Hi-Tech is now carrying the awesome Armstrong foils. Eager as I am to try as much gear as I can, I immediately got myself a 1050 with a 50cm fuse and managed to have one head to head comparison session with my favorite Gofoil surfing setup (GL120 with 24.5 mast and tuttle to tuttle extension plus short pedestal and 12.5 tail). The comparison started up so interesting and exciting that it seemed like it was going to be like a tight race between American Magic and Team New Zealand.
Unfortunately my right hip started flaring up and now I have to take a break from foiling until it heals.
And while I'm at it, I'm also going to take a break from all the disciplines that involve gripping with my hands. With the exceptions of my thumbs and the right index that was operated, in fact, all my other fingers trigger. Bit of a wreck I know, thank god I can still surf at least...
On the floor are three of the most advanced front wings: 1250, 1050 and the just arrived new 850. Damn, would love to try them all!
4am significant buoy readings and discussion.
South shore
Lanai
1.2ft @ 13s from 196° (SSW)
Very small SSW energy at Lanai, check the Lahaina webcam
if interested, for size, conditions and consistency (there's not much).
North shore
NW101
11ft @ 19s from 324° (NW)
Pauwela (6am)
New large long period NW swell on the rise, judging from the NW buoys it's not as west as it was predicted to be, that's good news. Here's Pat Caldwell's description of the evolution of the fetch:
The boisterous low pressure got going just east of Tokyo 1/18. It tracked east about 1000 nm then turned NE to NNE as it hit the west side of the blocking ridge near the Date Line. A long-wide fetch of severe gale to storm-force winds set up over the 295-310 degree band. JASON satellite measured seas over the fetch aimed at Hawaii near 36 feet about 2000 nm away. The old back-of-the-envelope surf forecast rule of thumb of swell losing half its height for each 1000 nm of travel seems to match the Wave Watch III, WW3, estimate for the peak of the swell at the Waimea buoy output point as noted in the table above. Other JASON passes near and east of the Date Line 1/21 to early 1/22 showed swell at least the size or a notch higher than the WW3 output, which increases confidence. As the low took a NE to NNE track 1/20-21, additional swell over the 310-325 degree band of limited fetch length and duration has added NW to NNW swell that should some lower surf size to the dominant WNW to NW swell over the weekend.

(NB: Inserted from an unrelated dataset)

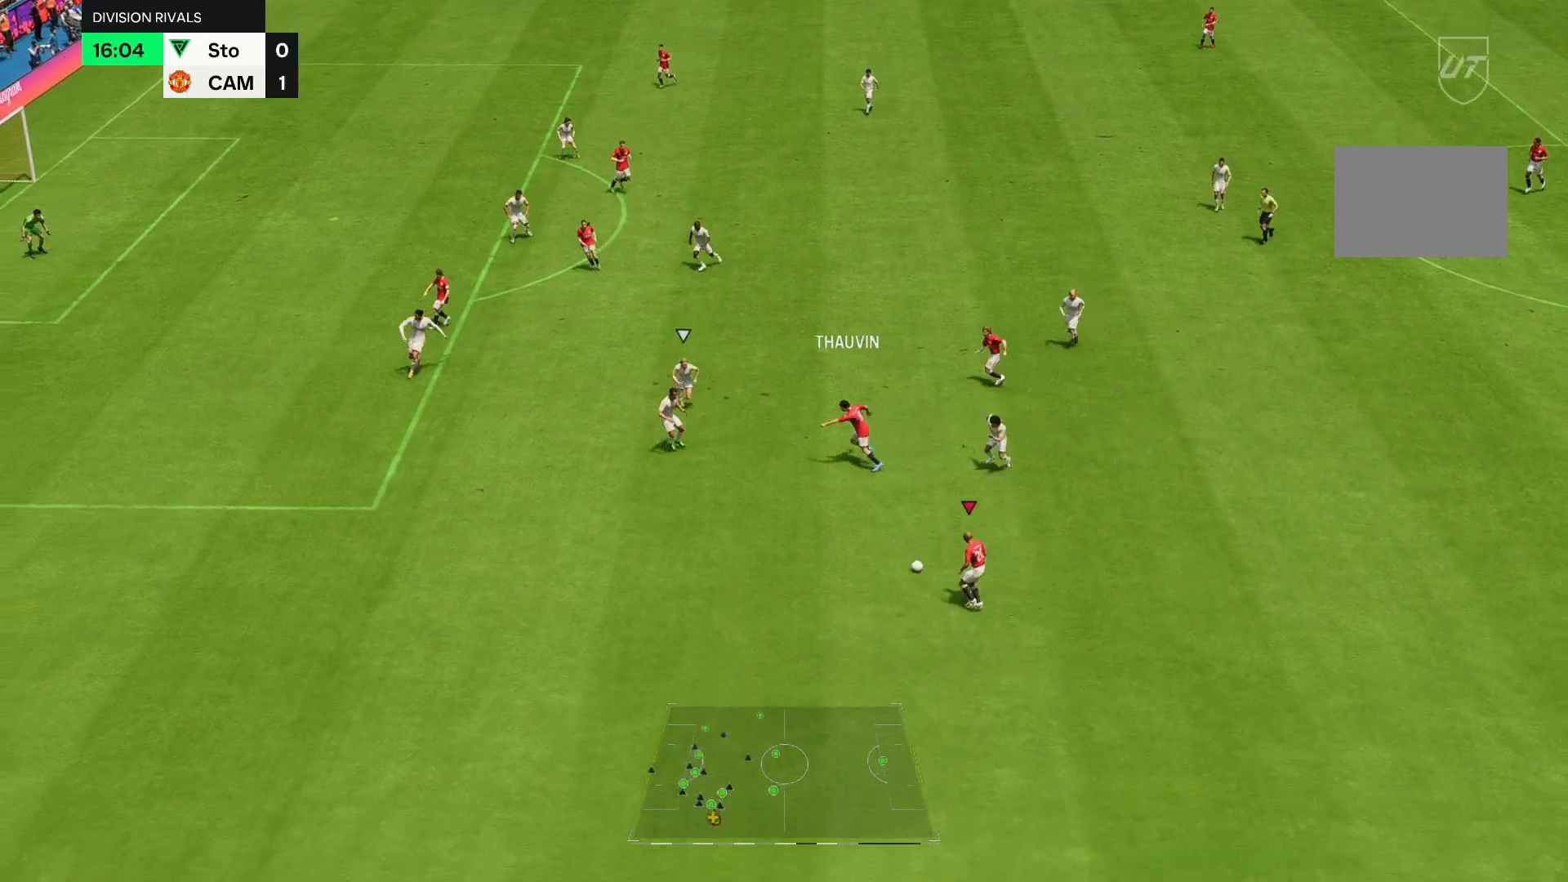
Gameplay with a controller (Xbox layout); each line is a JSON object with the inputs held at the frame after it (dt_ms = milliseconds from this image to that frame). "events" lists button and stick changes between this image and that frame as [ms after this image, input, new state], when the widget could be followed in between. Not read: L3 R3.
{"dt_ms": 500, "buttons": [], "left_stick": "up", "right_stick": "center"}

You can read the rest of it on the linked SNN page. Below are the maps of Jan 19, 20 and 21 that will help follow.
Below are the graphs of NW101 and Pauwela (Waimea not online this morning) together with the Surfline forecast. It's going to be another solid swell, even though not quite as big as the last massive one and unfortunately with a lot of wind on it. It should be rising steadily throughout all day, home guess for early morning Hookipa is already head and a half to double.
Wind map at noon .The other ones can be found at link n.-2 of GP's meteo websites list in the right column (click on animation of the 10 meter column).
Fetches map (circles legend: red: direct aim, blue: angular spreading, black: blocked).
North Pacific (about 4 days travel time from the NW corner of the North Pacific):
South Pacific (about 7 days travel time from east/west of New Zealand):
Morning sky.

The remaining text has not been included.